Companies to Canada: It’s Time to Act on Boreal Caribou
Two weeks after individual Canadian provinces and territories failed to submit range plans for the threatened boreal caribou, eight major companies have called on the provinces and the federal government to act. The list of signers includes Procter & Gamble, Kimberly-Clark, H&M, Ben & Jerry’s and many more.
These companies, with a combined market cap value of nearly $600 billion, are major purchasers of harvested wood products from Canada’s boreal forest. U.S. purchasers represent more than half of all boreal wood exports, and more than 80% of those exports coming from Ontario and Quebec, where much of the logging in Canada’s boreal forest is currently taking place. As such, U.S. consumers have a major stake in ensuring their demand for boreal forest products does not come at the expense of the species that rely on it and to the integrity of the forest as a whole. Today’s signatories have resoundingly called for stronger protections for the boreal caribou.

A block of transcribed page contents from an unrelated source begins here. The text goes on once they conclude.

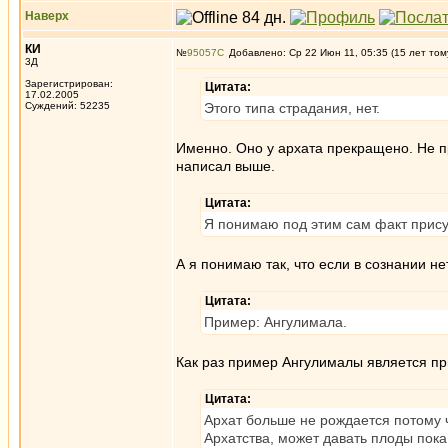
Наверх
КИ
№
95057
Добавлено: Ср 22 Июн 11, 05:35 (15 лет том
3Д
Зарегистрирован:
Цитата:
17.02.2005
Суждений: 52235
Этого типа страдания, нет.
Именно. Оно у архата прекращено. Не пр
написал выше.
Цитата:
Я понимаю под этим сам факт присут
А я понимаю так, что если в сознании не
Цитата:
Пример: Ангулимала.
Как раз пример Ангулималы является при
Цитата:
Архат больше не рождается потому ч
Архатства, может давать плоды пока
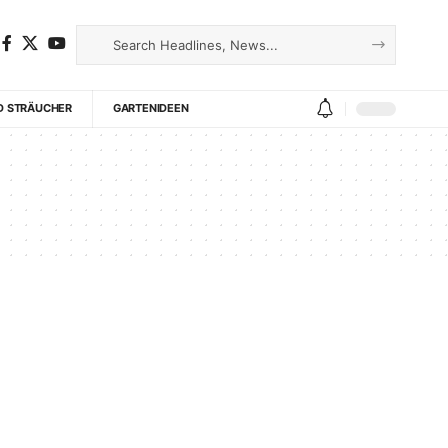
D STRÄUCHER
GARTENIDEEN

The backdrop for this letter is a years-long effort to protect Canada’s boreal caribou, a Canadian icon in crisis. The Canadian government designated the species as threatened under its Species at Risk Act (SARA) nearly 15 years ago, and since then the prognosis has only worsened. Now, just 14 of Canada’s 51 boreal caribou herds are still considered “self-sustaining,” meaning that they will continue to persist in the boreal without intervention. Without action to protect boreal caribou habitat, the caribou could be gone forever in a matter of decades. Wildlife scientists predict that if nothing changes, boreal caribou populations could decline by 30 percent in the next 15 years alone.
In the southern part of their range, the primary cause of this population decline is industrial activity in boreal caribou habitat. Boreal caribou are extremely sensitive to habitat disturbances, and so any industrial activity like road-building or clearcutting can have significant impacts on the population.

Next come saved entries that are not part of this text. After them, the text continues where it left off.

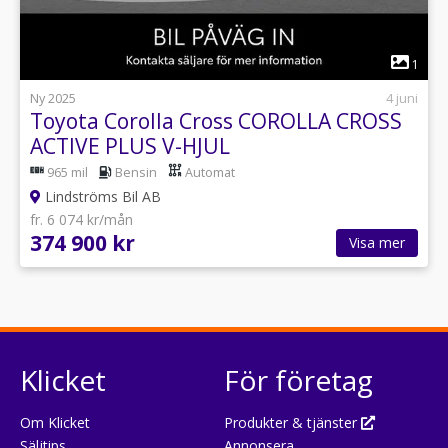
1
Ny 2025
4 juni
Toyota Corolla Cross COROLLA CROSS
ACTIVE PLUS V-HJUL
965 mil
Bensin
Automat
Lindströms Bil AB
fr. 6 074 kr/mån
374 900 kr
Visa mer
Klicket
För företag
Om Klicket
Produkter & tjänster
Säljtips
Annonsera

The boreal caribou’s plight is a tragedy in and of itself, but it also carries significant weight because of what it means for Canada’s Indigenous Peoples and what it signifies about the overall health of Canada’s boreal forest. Boreal caribou hold immense value for Indigenous Peoples across Canada. The caribou is part of cultural traditions for hundreds of Indigenous communities. The decline of boreal caribou populations means the loss of culture for many Indigenous Peoples, a fact that cannot be ignored.
Furthermore, the boreal caribou is an indicator species for the overall health of the boreal forest—one of Earth’s last great intact forests. Canada’s boreal is richly biodiverse, a nursery for billions of North American birds and the year-round home to many other iconic large mammals like the Canada lynx and grizzly bears. The forest is also a vast carbon store. When the forest is logged, important habitat is disturbed, ecological processes are disrupted, and carbon is released into the atmosphere, exacerbating our existing climate emergency. The decline of boreal caribou tells us that the boreal forest faces a similar crisis to the species itself.

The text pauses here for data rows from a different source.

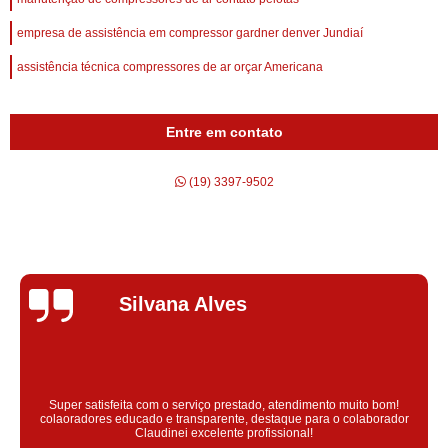
empresa de assistência em compressor gardner denver Jundiaí
assistência técnica compressores de ar orçar Americana
Entre em contato
(19) 3397-9502
Silvana Alves
Super satisfeita com o serviço prestado, atendimento muito bom!
colaoradores educado e transparente, destaque para o colaborador
Claudinei excelente profissional!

Despite these facts, Canada’s provinces have been extremely slow to act due, in part, to sustained pressure from Canada’s logging industry. In fact, in the face of deadlines for releasing caribou protection and recovery plans, the Canadian logging industry trade group launched a major campaign calling for further study before Canadian provinces act to protect boreal caribou.
Canada has a reputation for sustainability. That’s why many companies decide to purchase Canadian wood products. As the signers of the letter state, they rely on the country’s conservation efforts to ensure their supply chain is “free of controversy” and “acquired through sustainable harvesting.” A failure to enforce Canada’s endangered species laws and take concrete action to protect boreal caribou habitat at this critical juncture can only undermine the international marketplace’s confidence in the sustainability of boreal forest products.
Science tells us we cannot wait to protect boreal caribou habitat. Now, multi-billion dollar companies are echoing that message to Canadian decision-makers. Canada’s leaders need to recognize that inaction will tarnish their “green” reputation and will threaten the economic advantage they enjoy because of that reputation. Let’s hope they embrace sustainability and act swiftly to protect the iconic boreal caribou before it's too late.